Nationally, he has served in several important capacities regarding residency education in Obstetrics and Gynecology. He has served on the test writing committee for the inservice examination, an important activity directed to evaluating the performance of trainees in Obstetrics and Gynecology. In addition, he has served on the Education Committee of Council on Residency Education in Obstetrics and Gynecology (CREOG), a key US national obstetrics and gynecology residency committee charged with designing national residency curricula. He was actively involved with the development of the latest version of the required curriculum for all residency programs in Obstetrics and Gynecology in the United States.

In addition, Dr. Yeh has directly trained over 40 medical students, residents, and fellows in his research group. These trainees are established throughout the country in academic institutions such as Harvard, the University of California at San Francisco, the University of Chicago, as well as Canada and Asia. A number of these trainees hold senior academic ranks, including a former postdoctoral fellow who was appointed Dean of his medical school in Korea.
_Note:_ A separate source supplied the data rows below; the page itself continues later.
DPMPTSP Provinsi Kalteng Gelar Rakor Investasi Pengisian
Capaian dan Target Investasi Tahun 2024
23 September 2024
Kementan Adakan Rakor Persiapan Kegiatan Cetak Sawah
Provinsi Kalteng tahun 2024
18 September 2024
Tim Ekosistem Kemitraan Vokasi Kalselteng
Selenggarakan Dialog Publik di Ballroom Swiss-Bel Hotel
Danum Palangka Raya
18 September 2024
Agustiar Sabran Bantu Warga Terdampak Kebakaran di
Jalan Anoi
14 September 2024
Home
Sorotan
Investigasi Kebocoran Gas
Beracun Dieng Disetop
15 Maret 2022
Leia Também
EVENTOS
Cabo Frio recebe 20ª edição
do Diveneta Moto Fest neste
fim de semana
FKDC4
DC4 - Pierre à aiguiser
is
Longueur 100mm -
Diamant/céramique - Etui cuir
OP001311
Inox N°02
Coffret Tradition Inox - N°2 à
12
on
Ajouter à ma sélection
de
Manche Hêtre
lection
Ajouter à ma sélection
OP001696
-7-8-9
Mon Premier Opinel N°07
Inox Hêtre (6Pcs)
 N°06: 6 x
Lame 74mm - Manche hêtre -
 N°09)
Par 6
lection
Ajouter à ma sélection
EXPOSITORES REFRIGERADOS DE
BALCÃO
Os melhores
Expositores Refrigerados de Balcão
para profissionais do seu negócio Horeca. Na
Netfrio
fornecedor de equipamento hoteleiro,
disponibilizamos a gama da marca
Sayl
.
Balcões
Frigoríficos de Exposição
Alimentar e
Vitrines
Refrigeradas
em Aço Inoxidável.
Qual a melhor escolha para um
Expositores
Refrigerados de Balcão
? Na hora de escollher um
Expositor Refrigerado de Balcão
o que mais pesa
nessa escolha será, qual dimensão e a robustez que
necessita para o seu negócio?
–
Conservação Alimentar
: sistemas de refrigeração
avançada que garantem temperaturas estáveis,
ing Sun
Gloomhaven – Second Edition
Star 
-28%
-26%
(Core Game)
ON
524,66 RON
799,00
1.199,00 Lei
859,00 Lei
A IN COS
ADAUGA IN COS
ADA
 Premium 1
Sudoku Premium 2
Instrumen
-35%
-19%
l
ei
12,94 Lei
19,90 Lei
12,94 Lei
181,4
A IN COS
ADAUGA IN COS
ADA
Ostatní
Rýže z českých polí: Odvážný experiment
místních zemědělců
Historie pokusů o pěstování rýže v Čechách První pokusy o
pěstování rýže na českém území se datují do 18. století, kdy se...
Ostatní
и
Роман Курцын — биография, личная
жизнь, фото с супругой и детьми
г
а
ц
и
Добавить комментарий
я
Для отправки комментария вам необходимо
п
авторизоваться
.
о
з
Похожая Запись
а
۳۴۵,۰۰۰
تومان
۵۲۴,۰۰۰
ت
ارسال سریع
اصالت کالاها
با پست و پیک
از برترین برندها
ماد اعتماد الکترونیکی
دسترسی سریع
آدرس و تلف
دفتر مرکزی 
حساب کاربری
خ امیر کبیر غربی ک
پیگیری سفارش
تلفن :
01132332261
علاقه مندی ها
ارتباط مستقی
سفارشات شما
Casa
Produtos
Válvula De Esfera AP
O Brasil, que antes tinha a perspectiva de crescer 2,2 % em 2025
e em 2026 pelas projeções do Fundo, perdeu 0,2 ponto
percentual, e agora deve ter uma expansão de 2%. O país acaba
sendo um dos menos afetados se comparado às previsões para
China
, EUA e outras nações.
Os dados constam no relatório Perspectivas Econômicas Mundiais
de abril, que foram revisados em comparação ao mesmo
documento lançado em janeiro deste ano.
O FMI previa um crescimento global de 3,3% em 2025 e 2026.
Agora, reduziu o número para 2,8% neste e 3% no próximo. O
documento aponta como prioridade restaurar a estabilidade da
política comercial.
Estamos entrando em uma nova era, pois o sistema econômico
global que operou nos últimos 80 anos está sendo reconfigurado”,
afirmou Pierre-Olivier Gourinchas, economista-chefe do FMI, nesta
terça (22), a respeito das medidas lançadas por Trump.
Dr. Yeh has served in senior administrative positions in Obstetrics and Gynecology for many years. From 2009 until the present, he serves as the Chair of the Department of Obstetrics and Gynecology at the Beth Israel Deaconess Medical Center and Harvard Medical School. Dr. Yeh distinguished himself in his 2000-2009 tenure as Professor and Chair of the Department of Gynecology-Obstetrics at the State University of New York's University at Buffalo's School of Medicine and Biomedical Sciences. At Buffalo, he rejuvenated and energized a department that had a history greater than 150 years. In addition to his academic and national involvement and leadership of the Buffalo department, Dr. Yeh made significant contributions to the University at Buffalo on a university-wide basis. After a competitive selection process, he participated in the University at Buffalo's Faculty in Leadership program in 2005-2006, where he actively worked to create a university wide office to serve the post-doctoral fellows at the university. In addition, he served on numerous university-wide committees, including the selection committee for the University's Vice-President for Health Sciences, chair representative for the Board of the University at Buffalo Faculty Practice Plan and the SUNY Honorary Degree Committee. At BIDMC, he oversaw the creation of a new division of Urogynecology and the performance of the first gynecologic robotic surgery. He helped to maintain and advance the culture of patient safety within the BIDMC department. In addition, he oversaw a three-fold increase of NIH funding in the BIDMC department and the creation of the infrastructure for cutting edge research in Obstetrics and Gynecology.